- **WHAT THIS TASK INVOLVES**
Tally the lines in the material below that contain the string "closest", and give only that number.

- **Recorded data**
━━━━

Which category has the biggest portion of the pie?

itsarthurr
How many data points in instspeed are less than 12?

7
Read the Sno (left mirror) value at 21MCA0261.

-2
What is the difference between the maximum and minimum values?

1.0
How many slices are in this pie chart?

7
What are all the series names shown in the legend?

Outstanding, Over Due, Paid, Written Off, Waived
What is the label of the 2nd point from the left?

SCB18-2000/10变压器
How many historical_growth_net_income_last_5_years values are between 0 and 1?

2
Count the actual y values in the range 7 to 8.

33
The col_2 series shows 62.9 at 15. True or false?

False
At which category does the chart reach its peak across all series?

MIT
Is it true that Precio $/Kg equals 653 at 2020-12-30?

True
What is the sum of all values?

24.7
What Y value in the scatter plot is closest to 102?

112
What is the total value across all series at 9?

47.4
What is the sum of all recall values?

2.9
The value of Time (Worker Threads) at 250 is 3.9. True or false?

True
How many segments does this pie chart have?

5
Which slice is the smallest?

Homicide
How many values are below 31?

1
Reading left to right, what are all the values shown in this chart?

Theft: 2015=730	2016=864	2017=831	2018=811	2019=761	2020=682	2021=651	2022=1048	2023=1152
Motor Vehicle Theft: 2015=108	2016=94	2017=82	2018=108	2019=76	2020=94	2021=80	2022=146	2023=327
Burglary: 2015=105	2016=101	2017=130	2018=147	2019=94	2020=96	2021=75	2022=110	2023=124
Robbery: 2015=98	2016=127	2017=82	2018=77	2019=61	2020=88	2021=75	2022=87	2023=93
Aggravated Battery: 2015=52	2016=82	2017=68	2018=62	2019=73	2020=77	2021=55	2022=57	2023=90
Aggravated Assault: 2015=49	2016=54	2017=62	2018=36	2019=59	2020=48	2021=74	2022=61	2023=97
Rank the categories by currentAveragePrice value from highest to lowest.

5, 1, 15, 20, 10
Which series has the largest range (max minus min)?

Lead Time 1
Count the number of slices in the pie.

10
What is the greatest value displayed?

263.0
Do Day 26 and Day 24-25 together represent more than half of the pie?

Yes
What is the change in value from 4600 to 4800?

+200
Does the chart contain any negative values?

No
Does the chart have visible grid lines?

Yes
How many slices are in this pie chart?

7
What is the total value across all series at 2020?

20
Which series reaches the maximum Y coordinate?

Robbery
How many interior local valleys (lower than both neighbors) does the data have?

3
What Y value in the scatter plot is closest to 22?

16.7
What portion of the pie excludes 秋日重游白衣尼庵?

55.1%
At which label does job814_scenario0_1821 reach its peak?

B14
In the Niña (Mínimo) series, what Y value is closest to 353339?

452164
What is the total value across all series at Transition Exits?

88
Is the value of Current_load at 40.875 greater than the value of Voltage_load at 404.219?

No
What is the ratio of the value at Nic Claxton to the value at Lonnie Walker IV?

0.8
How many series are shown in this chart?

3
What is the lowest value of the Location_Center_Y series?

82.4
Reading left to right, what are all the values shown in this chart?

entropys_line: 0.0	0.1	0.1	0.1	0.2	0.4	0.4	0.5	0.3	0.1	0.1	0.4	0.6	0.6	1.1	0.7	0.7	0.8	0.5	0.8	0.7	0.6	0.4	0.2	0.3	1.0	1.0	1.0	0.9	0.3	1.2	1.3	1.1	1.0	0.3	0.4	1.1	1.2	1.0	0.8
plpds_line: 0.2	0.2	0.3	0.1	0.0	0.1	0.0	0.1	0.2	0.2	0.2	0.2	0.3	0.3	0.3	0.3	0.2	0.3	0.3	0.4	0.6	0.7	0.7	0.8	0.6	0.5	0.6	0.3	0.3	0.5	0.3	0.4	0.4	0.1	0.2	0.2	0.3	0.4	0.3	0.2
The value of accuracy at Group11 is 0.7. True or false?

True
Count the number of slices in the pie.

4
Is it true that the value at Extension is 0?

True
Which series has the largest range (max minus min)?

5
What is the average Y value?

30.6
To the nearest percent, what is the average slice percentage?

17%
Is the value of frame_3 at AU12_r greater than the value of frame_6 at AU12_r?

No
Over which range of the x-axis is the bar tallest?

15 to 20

━━━━

- **YOUR SOLUTION**
3